### AIM OF THE EXERCISE:
Copy out the entries that follow, unchanged.

Extracted data entries:
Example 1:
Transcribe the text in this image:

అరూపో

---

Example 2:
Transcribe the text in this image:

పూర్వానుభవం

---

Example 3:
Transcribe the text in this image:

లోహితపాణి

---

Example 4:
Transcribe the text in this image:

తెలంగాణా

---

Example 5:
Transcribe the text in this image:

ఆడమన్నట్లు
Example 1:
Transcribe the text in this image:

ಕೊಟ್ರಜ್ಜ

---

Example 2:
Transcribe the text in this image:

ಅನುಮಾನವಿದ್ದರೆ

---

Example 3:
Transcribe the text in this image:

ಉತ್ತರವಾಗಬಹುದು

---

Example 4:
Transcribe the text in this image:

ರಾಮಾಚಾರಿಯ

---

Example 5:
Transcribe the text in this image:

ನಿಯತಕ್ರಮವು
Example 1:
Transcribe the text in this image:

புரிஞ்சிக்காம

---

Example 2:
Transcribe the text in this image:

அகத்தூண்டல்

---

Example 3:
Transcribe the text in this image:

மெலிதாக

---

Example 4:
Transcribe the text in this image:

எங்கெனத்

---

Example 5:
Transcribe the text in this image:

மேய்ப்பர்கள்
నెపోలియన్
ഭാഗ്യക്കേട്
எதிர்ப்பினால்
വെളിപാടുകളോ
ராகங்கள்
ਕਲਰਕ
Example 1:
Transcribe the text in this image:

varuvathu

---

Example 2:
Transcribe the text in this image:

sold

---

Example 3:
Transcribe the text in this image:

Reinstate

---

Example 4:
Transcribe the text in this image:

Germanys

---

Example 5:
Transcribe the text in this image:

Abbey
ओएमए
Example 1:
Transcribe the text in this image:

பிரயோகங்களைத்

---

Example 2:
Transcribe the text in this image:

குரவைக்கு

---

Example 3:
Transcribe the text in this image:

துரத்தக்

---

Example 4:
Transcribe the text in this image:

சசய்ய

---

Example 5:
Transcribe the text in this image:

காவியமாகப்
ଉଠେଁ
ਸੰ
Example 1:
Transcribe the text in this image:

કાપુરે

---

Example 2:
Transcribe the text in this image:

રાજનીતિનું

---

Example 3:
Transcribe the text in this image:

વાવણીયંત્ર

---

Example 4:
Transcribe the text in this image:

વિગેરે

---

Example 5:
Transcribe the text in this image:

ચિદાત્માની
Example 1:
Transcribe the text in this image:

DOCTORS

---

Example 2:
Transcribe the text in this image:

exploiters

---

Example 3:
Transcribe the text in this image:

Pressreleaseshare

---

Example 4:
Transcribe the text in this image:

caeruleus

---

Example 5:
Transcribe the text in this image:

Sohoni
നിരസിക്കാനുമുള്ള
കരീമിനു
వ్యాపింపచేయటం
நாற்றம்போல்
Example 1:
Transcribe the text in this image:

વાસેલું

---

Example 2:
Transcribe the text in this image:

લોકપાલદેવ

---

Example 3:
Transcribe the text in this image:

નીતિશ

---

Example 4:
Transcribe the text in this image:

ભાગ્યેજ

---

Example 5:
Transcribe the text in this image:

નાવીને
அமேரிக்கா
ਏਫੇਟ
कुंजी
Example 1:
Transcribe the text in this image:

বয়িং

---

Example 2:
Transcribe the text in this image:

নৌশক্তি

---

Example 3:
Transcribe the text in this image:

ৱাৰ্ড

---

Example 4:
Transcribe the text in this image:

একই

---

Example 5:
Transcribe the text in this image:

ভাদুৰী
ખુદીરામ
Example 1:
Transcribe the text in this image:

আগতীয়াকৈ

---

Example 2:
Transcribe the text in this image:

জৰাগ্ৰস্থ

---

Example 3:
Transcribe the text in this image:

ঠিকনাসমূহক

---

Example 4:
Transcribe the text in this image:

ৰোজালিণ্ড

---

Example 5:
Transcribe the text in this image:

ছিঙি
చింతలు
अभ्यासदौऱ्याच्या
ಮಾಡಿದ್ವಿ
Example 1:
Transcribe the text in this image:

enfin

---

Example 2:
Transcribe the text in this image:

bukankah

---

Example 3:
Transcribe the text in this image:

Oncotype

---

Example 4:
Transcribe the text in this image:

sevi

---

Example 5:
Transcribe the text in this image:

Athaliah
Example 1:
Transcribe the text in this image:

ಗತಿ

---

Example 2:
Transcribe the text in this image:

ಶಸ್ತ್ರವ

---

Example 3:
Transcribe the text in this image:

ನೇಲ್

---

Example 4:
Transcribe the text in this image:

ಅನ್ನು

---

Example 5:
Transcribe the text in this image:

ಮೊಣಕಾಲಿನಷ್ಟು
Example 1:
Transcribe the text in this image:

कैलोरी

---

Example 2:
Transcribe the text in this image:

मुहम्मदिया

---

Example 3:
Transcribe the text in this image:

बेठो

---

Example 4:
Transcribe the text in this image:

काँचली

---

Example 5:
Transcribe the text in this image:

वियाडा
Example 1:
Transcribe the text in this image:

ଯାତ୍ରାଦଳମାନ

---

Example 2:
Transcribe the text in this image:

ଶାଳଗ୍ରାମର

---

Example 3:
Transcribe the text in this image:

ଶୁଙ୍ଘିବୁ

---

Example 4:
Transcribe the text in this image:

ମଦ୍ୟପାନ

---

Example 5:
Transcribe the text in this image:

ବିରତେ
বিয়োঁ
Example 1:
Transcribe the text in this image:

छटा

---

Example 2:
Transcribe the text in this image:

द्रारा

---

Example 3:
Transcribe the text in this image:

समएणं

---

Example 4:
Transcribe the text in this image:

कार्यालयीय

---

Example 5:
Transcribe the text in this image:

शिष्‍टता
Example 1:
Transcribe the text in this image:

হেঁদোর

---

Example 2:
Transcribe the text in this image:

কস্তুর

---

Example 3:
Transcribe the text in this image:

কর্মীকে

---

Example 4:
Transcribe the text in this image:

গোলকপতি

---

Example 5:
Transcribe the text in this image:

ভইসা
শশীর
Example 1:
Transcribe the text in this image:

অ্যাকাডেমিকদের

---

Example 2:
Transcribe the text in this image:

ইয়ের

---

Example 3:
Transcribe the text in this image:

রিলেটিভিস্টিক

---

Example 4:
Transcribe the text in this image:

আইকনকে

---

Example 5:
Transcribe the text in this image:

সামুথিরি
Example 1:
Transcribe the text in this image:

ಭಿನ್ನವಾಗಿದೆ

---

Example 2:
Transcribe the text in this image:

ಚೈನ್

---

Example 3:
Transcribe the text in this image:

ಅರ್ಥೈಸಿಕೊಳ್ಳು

### EXERCISE SOLUTION:
Example 1:
Transcribe the text in this image:

అరూపో

---

Example 2:
Transcribe the text in this image:

పూర్వానుభవం

---

Example 3:
Transcribe the text in this image:

లోహితపాణి

---

Example 4:
Transcribe the text in this image:

తెలంగాణా

---

Example 5:
Transcribe the text in this image:

ఆడమన్నట్లు
Example 1:
Transcribe the text in this image:

ಕೊಟ್ರಜ್ಜ

---

Example 2:
Transcribe the text in this image:

ಅನುಮಾನವಿದ್ದರೆ

---

Example 3:
Transcribe the text in this image:

ಉತ್ತರವಾಗಬಹುದು

---

Example 4:
Transcribe the text in this image:

ರಾಮಾಚಾರಿಯ

---

Example 5:
Transcribe the text in this image:

ನಿಯತಕ್ರಮವು
Example 1:
Transcribe the text in this image:

புரிஞ்சிக்காம

---

Example 2:
Transcribe the text in this image:

அகத்தூண்டல்

---

Example 3:
Transcribe the text in this image:

மெலிதாக

---

Example 4:
Transcribe the text in this image:

எங்கெனத்

---

Example 5:
Transcribe the text in this image:

மேய்ப்பர்கள்
నెపోలియన్
ഭാഗ്യക്കേട്
எதிர்ப்பினால்
വെളിപാടുകളോ
ராகங்கள்
ਕਲਰਕ
Example 1:
Transcribe the text in this image:

varuvathu

---

Example 2:
Transcribe the text in this image:

sold

---

Example 3:
Transcribe the text in this image:

Reinstate

---

Example 4:
Transcribe the text in this image:

Germanys

---

Example 5:
Transcribe the text in this image:

Abbey
ओएमए
Example 1:
Transcribe the text in this image:

பிரயோகங்களைத்

---

Example 2:
Transcribe the text in this image:

குரவைக்கு

---

Example 3:
Transcribe the text in this image:

துரத்தக்

---

Example 4:
Transcribe the text in this image:

சசய்ய

---

Example 5:
Transcribe the text in this image:

காவியமாகப்
ଉଠେଁ
ਸੰ
Example 1:
Transcribe the text in this image:

કાપુરે

---

Example 2:
Transcribe the text in this image:

રાજનીતિનું

---

Example 3:
Transcribe the text in this image:

વાવણીયંત્ર

---

Example 4:
Transcribe the text in this image:

વિગેરે

---

Example 5:
Transcribe the text in this image:

ચિદાત્માની
Example 1:
Transcribe the text in this image:

DOCTORS

---

Example 2:
Transcribe the text in this image:

exploiters

---

Example 3:
Transcribe the text in this image:

Pressreleaseshare

---

Example 4:
Transcribe the text in this image:

caeruleus

---

Example 5:
Transcribe the text in this image:

Sohoni
നിരസിക്കാനുമുള്ള
കരീമിനു
వ్యాపింపచేయటం
நாற்றம்போல்
Example 1:
Transcribe the text in this image:

વાસેલું

---

Example 2:
Transcribe the text in this image:

લોકપાલદેવ

---

Example 3:
Transcribe the text in this image:

નીતિશ

---

Example 4:
Transcribe the text in this image:

ભાગ્યેજ

---

Example 5:
Transcribe the text in this image:

નાવીને
அமேரிக்கா
ਏਫੇਟ
कुंजी
Example 1:
Transcribe the text in this image:

বয়িং

---

Example 2:
Transcribe the text in this image:

নৌশক্তি

---

Example 3:
Transcribe the text in this image:

ৱাৰ্ড

---

Example 4:
Transcribe the text in this image:

একই

---

Example 5:
Transcribe the text in this image:

ভাদুৰী
ખુદીરામ
Example 1:
Transcribe the text in this image:

আগতীয়াকৈ

---

Example 2:
Transcribe the text in this image:

জৰাগ্ৰস্থ

---

Example 3:
Transcribe the text in this image:

ঠিকনাসমূহক

---

Example 4:
Transcribe the text in this image:

ৰোজালিণ্ড

---

Example 5:
Transcribe the text in this image:

ছিঙি
చింతలు
अभ्यासदौऱ्याच्या
ಮಾಡಿದ್ವಿ
Example 1:
Transcribe the text in this image:

enfin

---

Example 2:
Transcribe the text in this image:

bukankah

---

Example 3:
Transcribe the text in this image:

Oncotype

---

Example 4:
Transcribe the text in this image:

sevi

---

Example 5:
Transcribe the text in this image:

Athaliah
Example 1:
Transcribe the text in this image:

ಗತಿ

---

Example 2:
Transcribe the text in this image:

ಶಸ್ತ್ರವ

---

Example 3:
Transcribe the text in this image:

ನೇಲ್

---

Example 4:
Transcribe the text in this image:

ಅನ್ನು

---

Example 5:
Transcribe the text in this image:

ಮೊಣಕಾಲಿನಷ್ಟು
Example 1:
Transcribe the text in this image:

कैलोरी

---

Example 2:
Transcribe the text in this image:

मुहम्मदिया

---

Example 3:
Transcribe the text in this image:

बेठो

---

Example 4:
Transcribe the text in this image:

काँचली

---

Example 5:
Transcribe the text in this image:

वियाडा
Example 1:
Transcribe the text in this image:

ଯାତ୍ରାଦଳମାନ

---

Example 2:
Transcribe the text in this image:

ଶାଳଗ୍ରାମର

---

Example 3:
Transcribe the text in this image:

ଶୁଙ୍ଘିବୁ

---

Example 4:
Transcribe the text in this image:

ମଦ୍ୟପାନ

---

Example 5:
Transcribe the text in this image:

ବିରତେ
বিয়োঁ
Example 1:
Transcribe the text in this image:

छटा

---

Example 2:
Transcribe the text in this image:

द्रारा

---

Example 3:
Transcribe the text in this image:

समएणं

---

Example 4:
Transcribe the text in this image:

कार्यालयीय

---

Example 5:
Transcribe the text in this image:

शिष्‍टता
Example 1:
Transcribe the text in this image:

হেঁদোর

---

Example 2:
Transcribe the text in this image:

কস্তুর

---

Example 3:
Transcribe the text in this image:

কর্মীকে

---

Example 4:
Transcribe the text in this image:

গোলকপতি

---

Example 5:
Transcribe the text in this image:

ভইসা
শশীর
Example 1:
Transcribe the text in this image:

অ্যাকাডেমিকদের

---

Example 2:
Transcribe the text in this image:

ইয়ের

---

Example 3:
Transcribe the text in this image:

রিলেটিভিস্টিক

---

Example 4:
Transcribe the text in this image:

আইকনকে

---

Example 5:
Transcribe the text in this image:

সামুথিরি
Example 1:
Transcribe the text in this image:

ಭಿನ್ನವಾಗಿದೆ

---

Example 2:
Transcribe the text in this image:

ಚೈನ್

---

Example 3:
Transcribe the text in this image:

ಅರ್ಥೈಸಿಕೊಳ್ಳು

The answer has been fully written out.